EXCERPT PROVIDED:
So Jim - though he’d noisily deny it - does deep down acknowledge a sort of kinship there: an honesty that he seemingly can’t achieve with Lee, because he insists on setting her on an angel of the hearth pedestal, instead of engaging with who she actually is.
That’s also visible through the costuming choices. Barbara’s role as guide means that she changes outfit here as the context demands - elevator girl, etc. She’s a chameleon - which is itself interesting in considering how Jim sees her.
Jim’s vision of Lee looks nothing like Lee - desexualised and domesticated in a prim twin-set and pearls:
Even the shape is dowdy - which you can see here as she waits for Jim to pull out her chair (it’s like MST3K’s A Date with Your Family)
Desirable, inquisitive Lee with her taste for danger is transformed into the safe and nonthreatening figure of the stereotypical 50s housewife - smiling and passive. They could have gone much prettier than this and still yelled domesticity - but they deliberately steered into frumpy.

PROBLEMS TO SOLVE:
- 1) Translate this sentence from the commentary on Jim, Lee and Barbara into Spanish: "She’s a chameleon - which is itself interesting in considering how Jim sees her."
- 2) Transcribe everything in the commentary on Jim, Lee and Barbara from "Jim’s vision of" down to "steered into frumpy.".
- 3) Go on with the commentary on Jim, Lee and Barbara, picking up after its last sentence.

COLLECTED DATA:
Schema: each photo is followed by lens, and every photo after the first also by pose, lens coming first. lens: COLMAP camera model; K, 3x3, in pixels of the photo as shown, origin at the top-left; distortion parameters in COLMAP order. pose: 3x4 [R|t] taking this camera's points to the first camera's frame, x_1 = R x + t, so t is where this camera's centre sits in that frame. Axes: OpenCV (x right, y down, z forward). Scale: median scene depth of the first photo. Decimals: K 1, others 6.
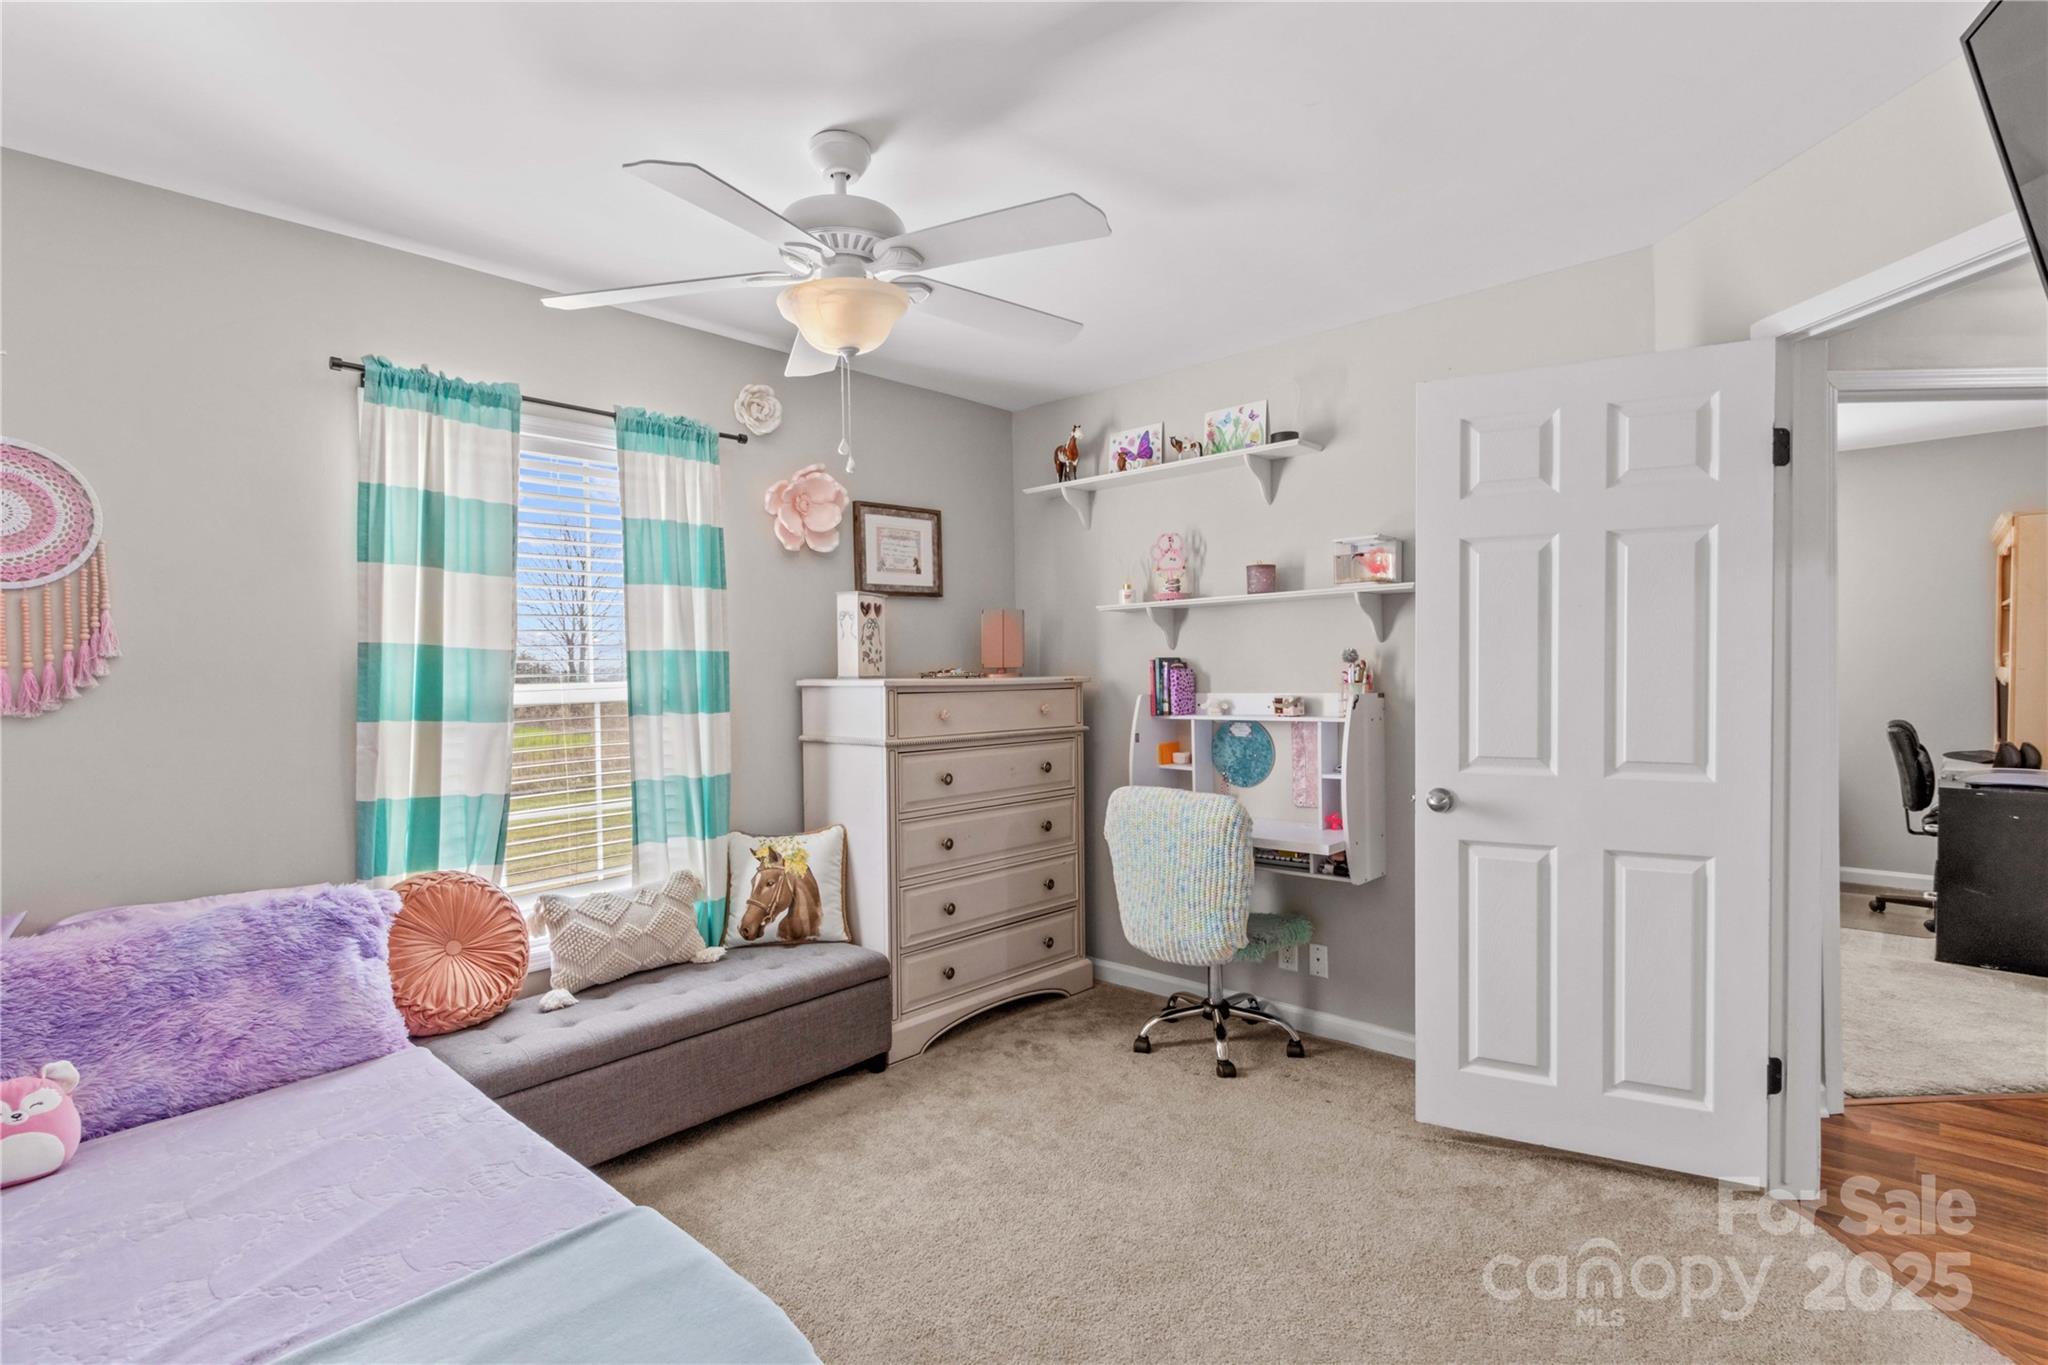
lens RADIAL K [[955.6, 0, 1012.2], [0, 955.6, 671.4], [0, 0, 1]] dist [-0.000651, 0.000434]
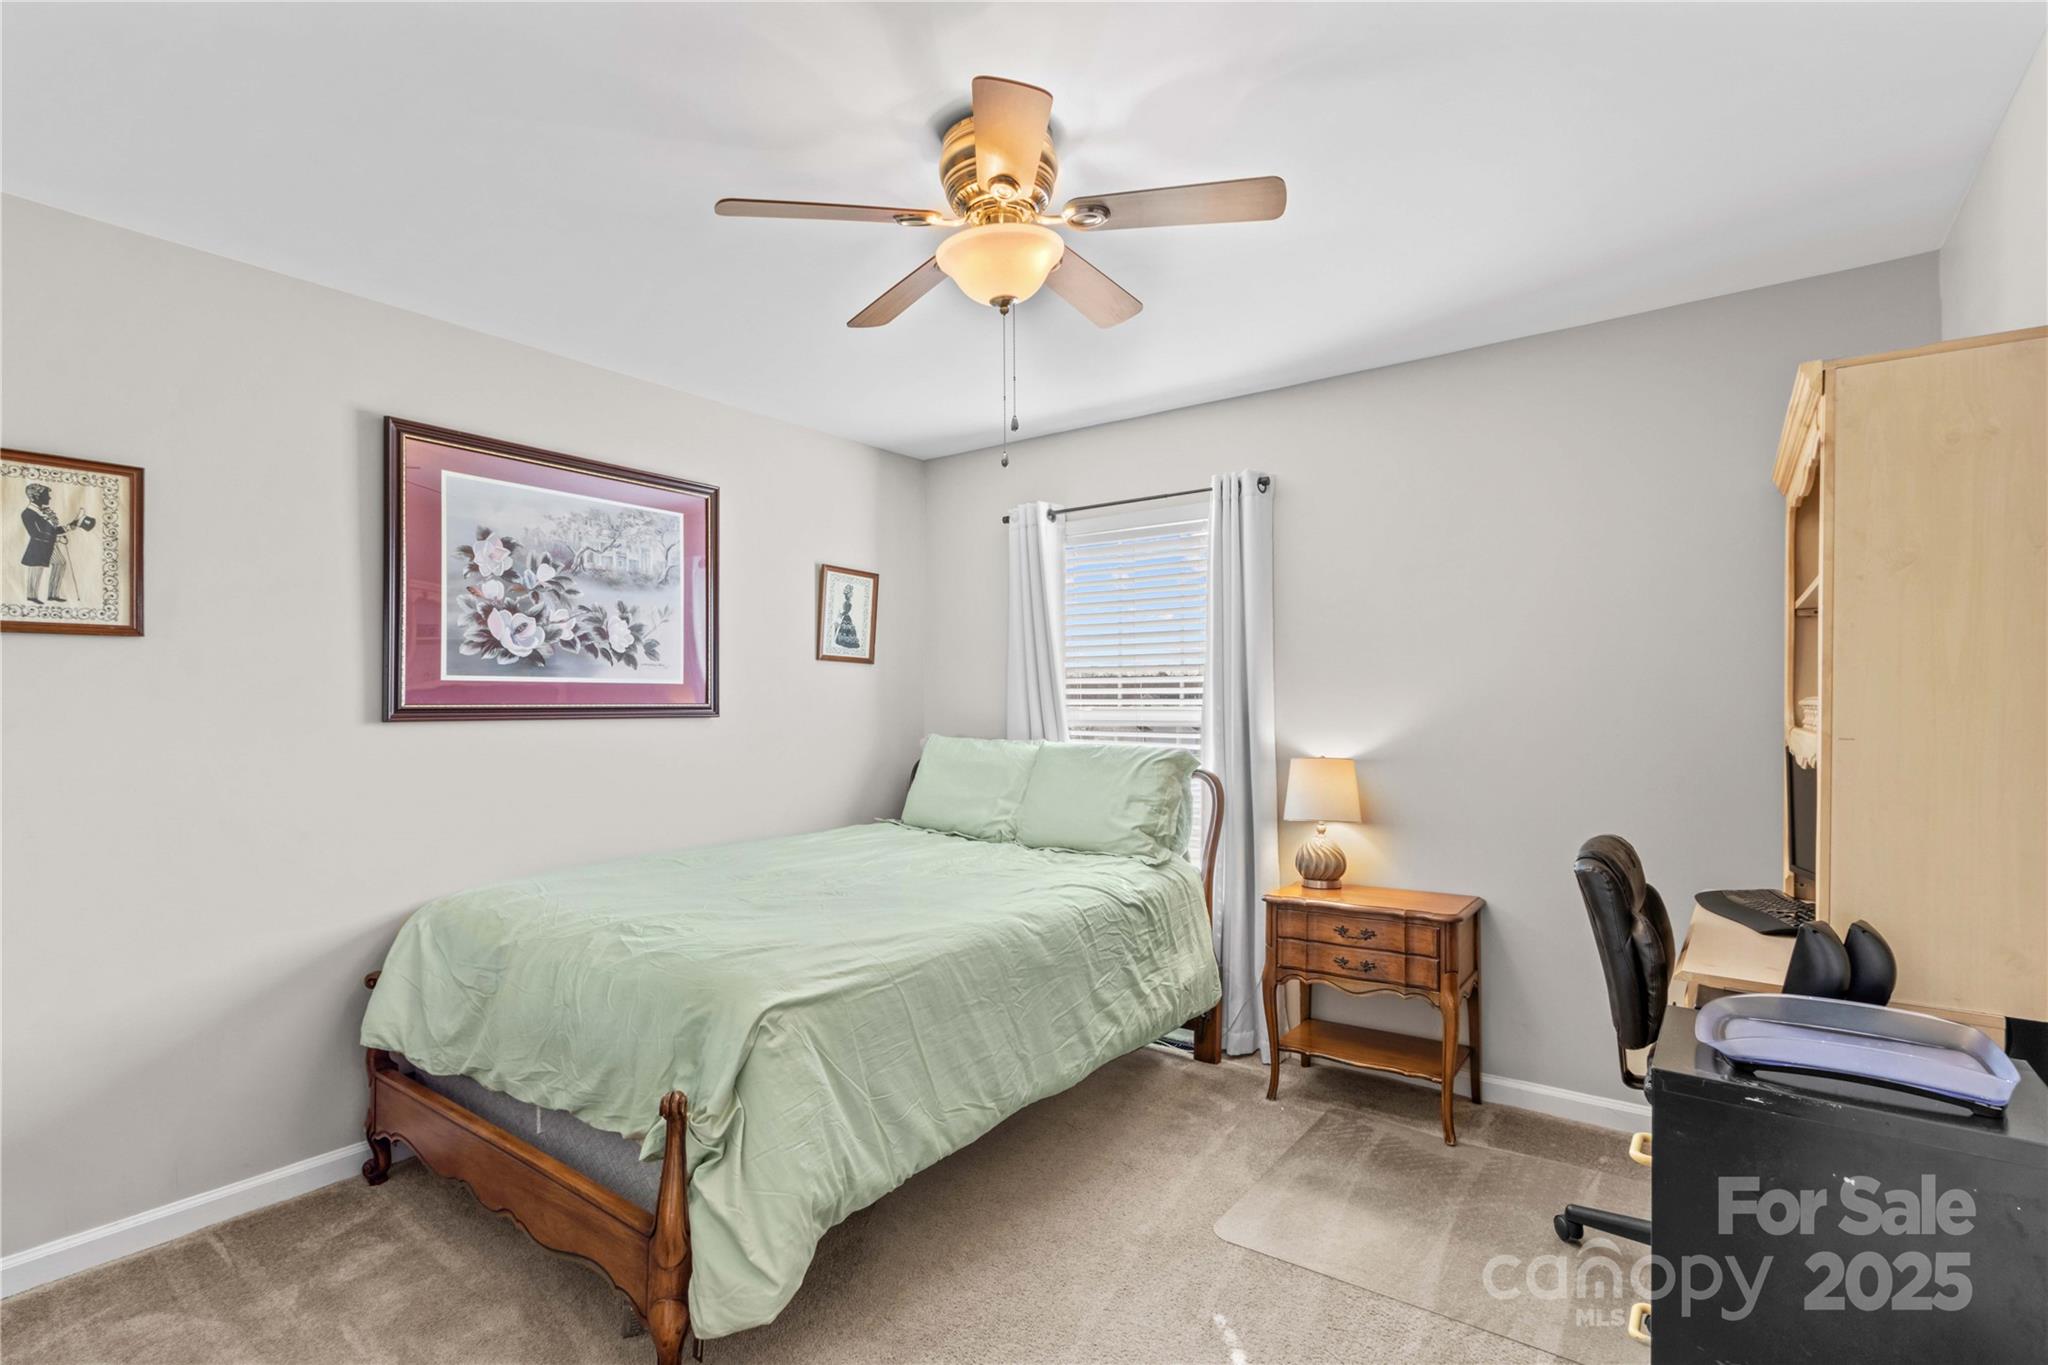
lens RADIAL K [[955.6, 0, 1010.1], [0, 955.6, 690.5], [0, 0, 1]] dist [-0.000651, 0.000434]
pose [[0.992705, 0.015462, 0.119572, 0.598751], [-0.012507, 0.999599, -0.025425, -0.006951], [-0.119917, 0.023744, 0.992500, 0.584425]]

REPLIES:
- 1) Es un camaleón, lo cual resulta interesante en sí mismo al considerar cómo la ve Jim.

- 2)
Jim’s vision of Lee looks nothing like Lee - desexualised and domesticated in a prim twin-set and pearls:
Even the shape is dowdy - which you can see here as she waits for Jim to pull out her chair (it’s like MST3K’s A Date with Your Family)
Desirable, inquisitive Lee with her taste for danger is transformed into the safe and nonthreatening figure of the stereotypical 50s housewife - smiling and passive. They could have gone much prettier than this and still yelled domesticity - but they deliberately steered into frumpy.

- 3)
You could argue - if you wanted to carry the costuming analysis further - that the early 60s choice for Barbara points to her as someone that’s far harder for Jim to handle. The trappings of femininity are all still there - but the look of the early 60s signals the arrival of potentially disruptive and subversive ideas that will directly challenge the 50s idyll that Jim has told himself he longs for.
The gold/metallic parts of her outfit point to money, and remind us of Barbara’s wealthy background and high society tastes: the look suggests power as well as sexuality - someone who is aware of who they are and knows how to use it.
In short - Jim could do with dissolving some of that weird hallucination powder into his tea every morning. He might be a happier and more self-aware man.